An hierarchy of ocean models is used to investigate the dynamics of the eastward surface jets that develop along the Indian Ocean equator during the spring and fall, the Wyrtki jets (WJs). The models vary in dynamical complexity from 2½-layer to 4½-layer systems, the latter including active thermodynamics, mixed layer physics, and salinity. To help identify processes, both linear and nonlinear solutions are obtained at each step in the hierarchy. Specific processes assessed are as follows: direct forcing by the wind, reflected Rossby waves, resonance, mixed layer shear, salinity effects, and the influence of the Maldive Islands. In addition, the sensitivity of solutions to forcing by different wind products is reported.

Consistent with previous studies, the authors find that direct forcing by the wind is the dominant forcing mechanism of the WJs, accounting for 81% of their amplitude when there is a mixed layer. Reflected Rossby waves, resonance, and mixed layer shear are all necessary to produce jets with realistic strength and structure. Completely new results are that precipitation during the summer and fall considerably strengthens the fall WJ in the eastern ocean by thinning the mixed layer, and that the Maldive Islands help both jets to attain roughly equal strengths.

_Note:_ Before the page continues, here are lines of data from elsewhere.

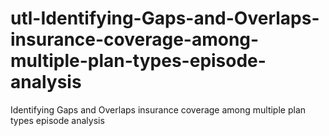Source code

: # utl-Identifying-Gaps-and-Overlaps-insurance-coverage-among-multiple-plan-types-episode-analysis
Identifying Gaps and Overlaps insurance coverage among multiple plan types episode analysis

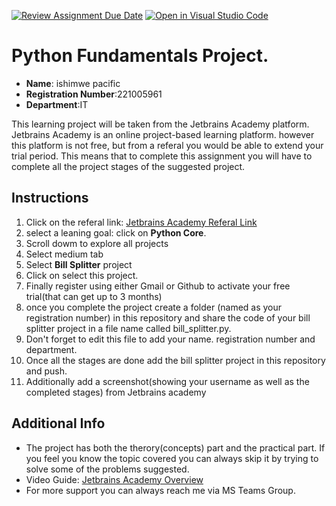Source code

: [![Review Assignment Due Date](https://classroom.github.com/assets/deadline-readme-button-24ddc0f5d75046c5622901739e7c5dd533143b0c8e959d652212380cedb1ea36.svg)](https://classroom.github.com/a/pMuZC-b_)
[![Open in Visual Studio Code](https://classroom.github.com/assets/open-in-vscode-718a45dd9cf7e7f842a935f5ebbe5719a5e09af4491e668f4dbf3b35d5cca122.svg)](https://classroom.github.com/online_ide?assignment_repo_id=11322947&assignment_repo_type=AssignmentRepo)
# Python Fundamentals Project.

- **Name**: ishimwe pacific
- **Registration Number**:221005961
- **Department**:IT


This learning project will be taken from the Jetbrains Academy platform.
Jetbrains Academy is an online project-based learning platform. however this platform is not free, but from a referal you would be able to extend your trial period.
This means that to complete this assignment you will have to complete all the project stages of the suggested project.

## Instructions
1. Click on the referal link: [Jetbrains Academy Referal Link](https://hyperskill.org/join/f940fa709)
2. select a leaning goal: click on **Python Core**.
3. Scroll dowm to explore all projects
4. Select medium tab
5. Select **Bill Splitter** project
6. Click on select this project.
7. Finally register using either Gmail or Github to activate your free trial(that can get up to 3 months)
8. once you complete the project create a folder (named as your registration number) in this repository and share the code of your bill splitter project in a file name called bill_splitter.py.
9. Don't forget to edit this file to add your name. registration number and department.
10. Once all the stages are done add the bill splitter project in this repository and push.
11. Additionally add a screenshot(showing your username as well as the completed stages) from Jetbrains academy

## Additional Info
- The project has both the therory(concepts) part and the practical part. If you feel you know the topic covered you can always skip it by trying to solve some of the problems suggested.
- Video Guide: [Jetbrains Academy Overview](https://youtu.be/pkjgWftrCQw)
- For more support you can always reach me via MS Teams Group.



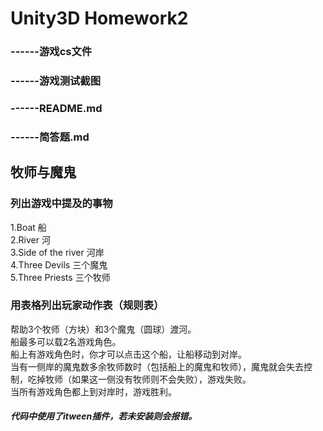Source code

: # Unity3D Homework2
### ------游戏cs文件
### ------游戏测试截图
### ------README.md
### ------简答题.md
## 牧师与魔鬼
### 列出游戏中提及的事物
1.Boat 船  
2.River 河  
3.Side of the river 河岸  
4.Three Devils 三个魔鬼  
5.Three Priests 三个牧师  
### 用表格列出玩家动作表（规则表）
帮助3个牧师（方块）和3个魔鬼（圆球）渡河。  
船最多可以载2名游戏角色。  
船上有游戏角色时，你才可以点击这个船，让船移动到对岸。  
当有一侧岸的魔鬼数多余牧师数时（包括船上的魔鬼和牧师），魔鬼就会失去控制，吃掉牧师（如果这一侧没有牧师则不会失败），游戏失败。  
当所有游戏角色都上到对岸时，游戏胜利。  
##### 代码中使用了itween插件，若未安装则会报错。
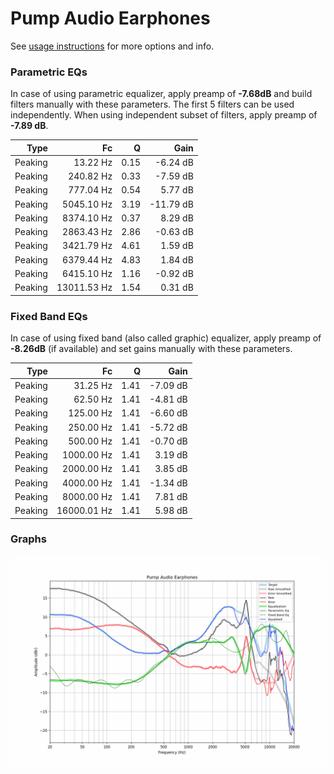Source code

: # Pump Audio Earphones
See [usage instructions](https://github.com/jaakkopasanen/AutoEq#usage) for more options and info.

### Parametric EQs
In case of using parametric equalizer, apply preamp of **-7.68dB** and build filters manually
with these parameters. The first 5 filters can be used independently.
When using independent subset of filters, apply preamp of **-7.89 dB**.

| Type    | Fc          |    Q | Gain      |
|--------:|------------:|-----:|----------:|
| Peaking | 13.22 Hz    | 0.15 | -6.24 dB  |
| Peaking | 240.82 Hz   | 0.33 | -7.59 dB  |
| Peaking | 777.04 Hz   | 0.54 | 5.77 dB   |
| Peaking | 5045.10 Hz  | 3.19 | -11.79 dB |
| Peaking | 8374.10 Hz  | 0.37 | 8.29 dB   |
| Peaking | 2863.43 Hz  | 2.86 | -0.63 dB  |
| Peaking | 3421.79 Hz  | 4.61 | 1.59 dB   |
| Peaking | 6379.44 Hz  | 4.83 | 1.84 dB   |
| Peaking | 6415.10 Hz  | 1.16 | -0.92 dB  |
| Peaking | 13011.53 Hz | 1.54 | 0.31 dB   |

### Fixed Band EQs
In case of using fixed band (also called graphic) equalizer, apply preamp of **-8.26dB**
(if available) and set gains manually with these parameters.

| Type    | Fc          |    Q | Gain     |
|--------:|------------:|-----:|---------:|
| Peaking | 31.25 Hz    | 1.41 | -7.09 dB |
| Peaking | 62.50 Hz    | 1.41 | -4.81 dB |
| Peaking | 125.00 Hz   | 1.41 | -6.60 dB |
| Peaking | 250.00 Hz   | 1.41 | -5.72 dB |
| Peaking | 500.00 Hz   | 1.41 | -0.70 dB |
| Peaking | 1000.00 Hz  | 1.41 | 3.19 dB  |
| Peaking | 2000.00 Hz  | 1.41 | 3.85 dB  |
| Peaking | 4000.00 Hz  | 1.41 | -1.34 dB |
| Peaking | 8000.00 Hz  | 1.41 | 7.81 dB  |
| Peaking | 16000.01 Hz | 1.41 | 5.98 dB  |

### Graphs
![](./Pump%20Audio%20Earphones.png)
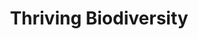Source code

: ---
layout: petal
title: Thriving Biodiversity
tagline: A place of refuge for nature to thrive
has_children: true
has_toc: true
graphic: ./graphics/petals/Thriving-Biodiversity-160x160.png
nav_order: 5
---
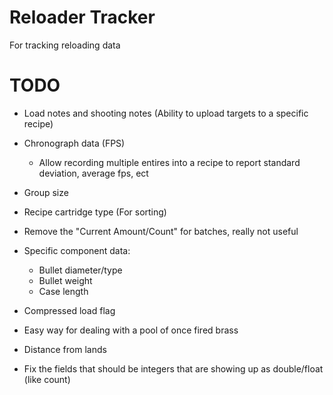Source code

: Reloader Tracker
==============
For tracking reloading data


TODO
==============
* Load notes and shooting notes (Ability to upload targets to a specific recipe)
* Chronograph data (FPS)
	* Allow recording multiple entires into a recipe to report standard deviation, average fps, ect

* Group size
* Recipe cartridge type (For sorting)
* Remove the "Current Amount/Count" for batches, really not useful
* Specific component data:
	* Bullet diameter/type
	* Bullet weight
	* Case length

* Compressed load flag
* Easy way for dealing with a pool of once fired brass
* Distance from lands
* Fix the fields that should be integers that are showing up as double/float (like count)
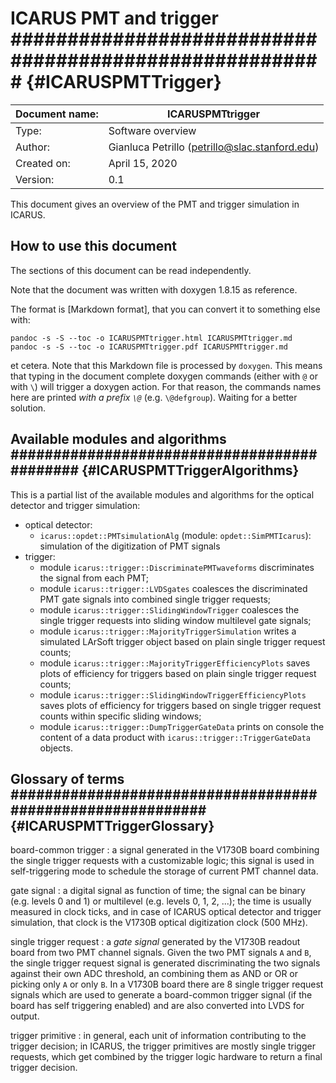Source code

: # ICARUS PMT and trigger ####################################################### {#ICARUSPMTTrigger}

| Document name:  | ICARUSPMTtrigger                                |
| --------------- | ----------------------------------------------- |
| Type:           | Software overview                               |
| Author:         | Gianluca Petrillo (petrillo@slac.stanford.edu)  |
| Created on:     | April 15, 2020                                  |
| Version:        | 0.1                                             |


This document gives an overview of the PMT and trigger simulation in ICARUS.


## How to use this document ####################################################

The sections of this document can be read independently.

Note that the document was written with doxygen 1.8.15 as reference.

The format is [Markdown format], that you can convert it to something else with:
    
    pandoc -s -S --toc -o ICARUSPMTtrigger.html ICARUSPMTtrigger.md
    pandoc -s -S --toc -o ICARUSPMTtrigger.pdf ICARUSPMTtrigger.md
    
et cetera.
Note that this Markdown file is processed by `doxygen`.
This means that typing in the document complete doxygen commands (either with
`@` or with `\`) will trigger a doxygen action. For that reason, the commands
names here are printed _with a prefix `\@`_ (e.g. `\@defgroup`).
Waiting for a better solution.


## Available modules and algorithms ############################################ {#ICARUSPMTTriggerAlgorithms}

This is a partial list of the available modules and algorithms for the optical
detector and trigger simulation:

* optical detector:
    * `icarus::opdet::PMTsimulationAlg` (module: `opdet::SimPMTIcarus`):
      simulation of the digitization of PMT signals
* trigger:
    * module `icarus::trigger::DiscriminatePMTwaveforms` discriminates the
      signal from each PMT;
    * module `icarus::trigger::LVDSgates` coalesces the discriminated PMT gate
      signals into combined single trigger requests;
    * module `icarus::trigger::SlidingWindowTrigger` coalesces the single
      trigger requests into sliding window multilevel gate signals;
    * module `icarus::trigger::MajorityTriggerSimulation` writes a simulated
      LArSoft trigger object based on plain single trigger request counts;
    * module `icarus::trigger::MajorityTriggerEfficiencyPlots` saves plots of
      efficiency for triggers based on plain single trigger request counts;
    * module `icarus::trigger::SlidingWindowTriggerEfficiencyPlots` saves plots
      of efficiency for triggers based on single trigger request counts within
      specific sliding windows;
    * module `icarus::trigger::DumpTriggerGateData` prints on console the
      content of a data product with `icarus::trigger::TriggerGateData` objects.



## Glossary of terms ########################################################### {#ICARUSPMTTriggerGlossary}

board-common trigger
:   a signal generated in the V1730B board combining the single trigger requests
    with a customizable logic; this signal is used in self-triggering mode to
    schedule the storage of current PMT channel data.

gate signal
:   a digital signal as function of time; the signal can be binary (e.g. levels
    0 and 1) or multilevel (e.g. levels 0, 1, 2, ...); the time is usually
    measured in clock ticks, and in case of ICARUS optical detector and trigger
    simulation, that clock is the V1730B optical digitization clock (500 MHz).

single trigger request
:   a _gate signal_ generated by the V1730B readout board from two PMT channel
    signals. Given the two PMT signals `A` and `B`, the single trigger request
    signal is generated discriminating the two signals against their own ADC
    threshold, an combining them as AND or OR or picking only `A` or only `B`.
    In a V1730B board there are 8 single trigger request signals which are used
    to generate a board-common trigger signal (if the board has self triggering
    enabled) and are also converted into LVDS for output.

trigger primitive
:   in general, each unit of information contributing to the trigger decision;
    in ICARUS, the trigger primitives are mostly single trigger requests, which
    get combined by the trigger logic hardware to return a final trigger
    decision.



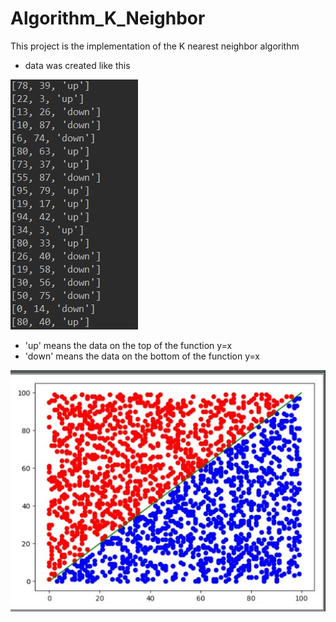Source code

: # Algorithm_K_Neighbor
This project is the implementation of the K nearest neighbor algorithm
* data was created like this

![](./img/data_create.jpg)


* 'up' means the data on the top of the function y=x
* 'down' means the data on the bottom of the function y=x

![](./img/data.jpg)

In both the ship-drift data and the authors’ “best” solution (i.e., the solution to the highest model in the authors’ hierarchy), the semiannual response is more than twice as large as the annual one, even though the corresponding wind components have comparable amplitudes. Causes of this difference are as follows: the complex zonal structure of the annual wind, which limits the directly forced response at the annual frequency;resonance with the semiannual wind; and mixed layer shear flow, which interferes constructively (destructively) with the rest of the response for the semiannual (annual) component. Even in the most realistic solution, however, the annual component still weakens the fall WJ and strengthens the spring one in the central ocean, in contrast to the ship-drift data; this model/data discrepancy may result from model deficiencies, inaccurate driving winds, or from windage errors in the ship-drift data themselves.